Operational losses are a long-running quarterly event at One Bank & Trust that date back nearly five years to the ouster of its former owner and CEO, Layton “Scooter” Stuart.
The fiscal fall at Heartland Bank is more recent and more precipitous. Coinciding with that was a board shake-up and leadership turnover that included Walter Quinn, the largest Heartland shareholder, exiting as chairman and a member of the board.
Heartland recorded a $3.9 million loss for the three months ending June 30. This follows a loss of $7.8 million posted by the $199 million-asset lender in the first quarter.
The combined loss through the first six months of more than $11.7 million exceeds Heartland’s net loss during all of 2016: nearly $7.9 million, with most of that loss accounted for in the fourth quarter.
The unprofitable second quarter further cut into Heartland’s total equity capital, which fell to $8.7 million after beginning the year at $20.4 million. Twenty-four months ago, that number stood at $34.8 million.
At year-end 2016, the bank’s tier one capital ratio stood at 8.9 percent with a total capital ratio of 10.2 percent. As of June 30, its tier one capital ratio had fallen to 4.3 percent, and the total capital ratio had dropped to 6.8 percent.
Two important numbers at Heartland didn’t change much between quarters. Total nonaccrual loans remained north of $23 million, and loan loss reserves totaled $5.3 million.
At One Bank, total nonaccrual loans were nearly $5.5 million and loan loss reserves totaled $3.1 million as of June 30.

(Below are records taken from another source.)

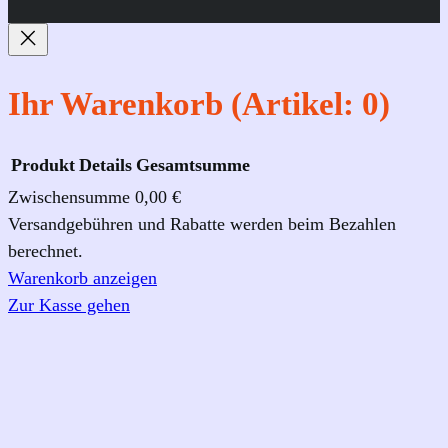
b
a
u
o
g
b
o
r
e
k
a
Ihr Warenkorb
(Artikel: 0)
m
Produkt
Details
Gesamtsumme
Zwischensumme
0,00 €
Produkte
Versandgebühren und Rabatte werden beim Bezahlen
berechnet.
im
Warenkorb anzeigen
Warenkorb
Zur Kasse gehen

The $284 million-asset lender reported a second-quarter loss of $574,000, which pushed its combined loss for the first half of the year to $2.2 million.
Backed by total equity capital of $9.5 million, One Bank sported a tier one capital ratio of 4.9 percent and a total capital ratio of less than 6.2 percent.
Both financial institutions have talked about raising capital to improve their balance sheets.
Neither CEO at the banks, Jerry Pavlas at One Bank and Judy Lawton at Heartland, could be reached for an update on those efforts and moves to stabilize operations.